Its been uncomfortable to have the power level itself, to have it be an equal exchange. 

My other issue was one you don't have, H was not touching me or giving me oral at all and there was no way for me to O under those circumstances. 

But perhaps if you are now trying to orgasm for your husband, if this is something you are trying to give him - that might make it even more difficult mentally because it adds pressure.

Finally - I don't know which vibrator you've used but there is a large difference between battery operated and electrical. The electric ones are much stronger. I cannot O with a battery powered one but can with electric. If your H would 'count' that it might be worth another go if you haven't tried that kind already.


----------



## PieceOfSky (Apr 7, 2013)

I wish there was a way for you and your husband to not feel so bad about this -- if I understand what you mean by feeling "bad". 

My impression is it is common enough to have problems like this. You should both consider yourselves lucky if you are working on it lovingly together.

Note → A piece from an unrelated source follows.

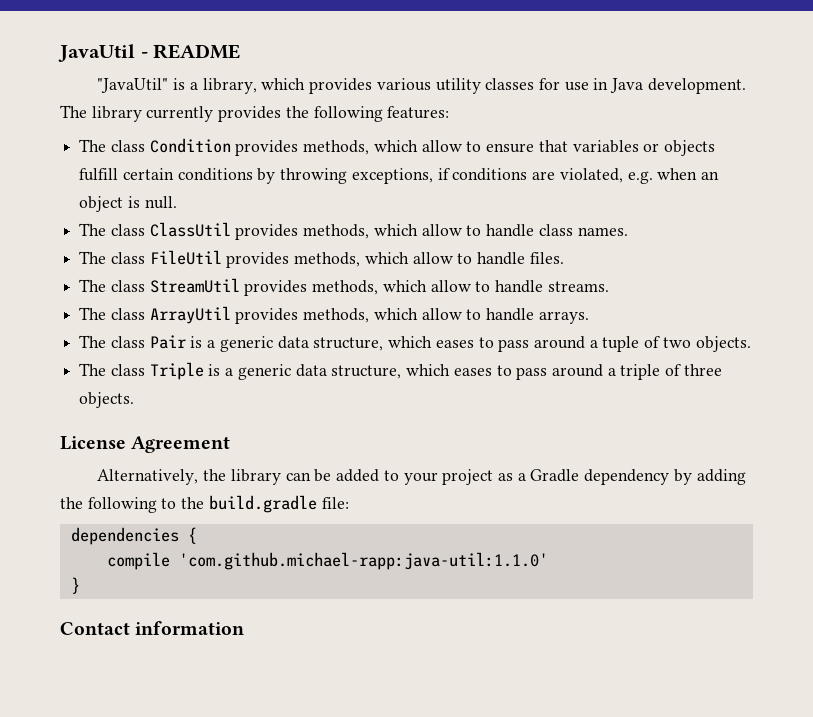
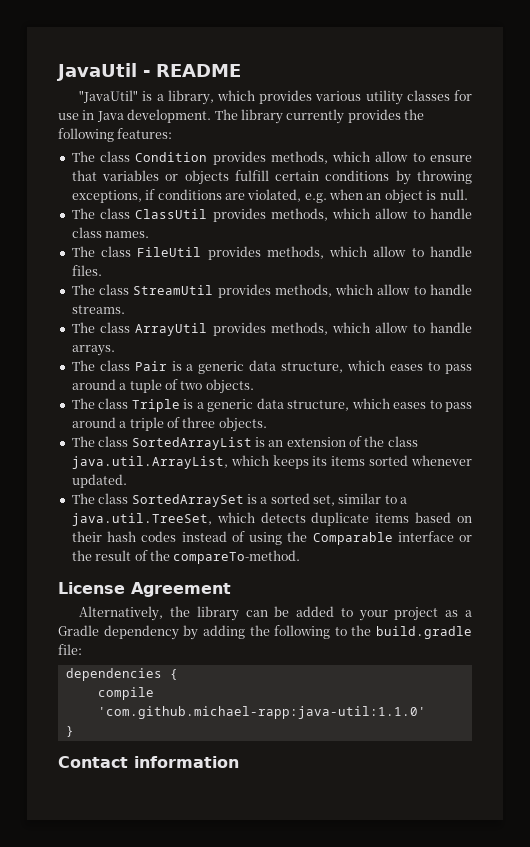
(135, 400) none -> [71,436,418,450] [71,455,472,469] [71,474,127,488] [71,493,408,507] [71,512,472,526] [71,531,472,545] [71,550,301,564] // The class SortedArrayList is an extension of the class java.util.ArrayList, which keeps its items sorted whenever updated. // The class SortedArraySet is a sorted set, similar to a java.util.TreeSet, which detects duplicate items based on their hash codes instead of using the Comparable interface or the result of the compareTo-method.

I'm a man, but I can relate to the notion of it not happening until I let my mind lose awareness of everything else but sensation and desires related to the act; I have to stop being an observer of my experience, and just experience it. 

Maybe, like another poster suggested, consider what goes on (or more likely not goes on) in your mind when you masturbate as compared to when you are with him. Maybe there you will find an answer.


Btw, the next best thing to causing my wife's O, is watching her give herself one. Rarely has that ever happened in my marriage, but, I think many men would cherish the opportunity to be present with one's partner, and to know one is loved enough to be given the chance to witness something so intimate and willingly vulnerable.

Might not even be next best. Might be just as good as.


----------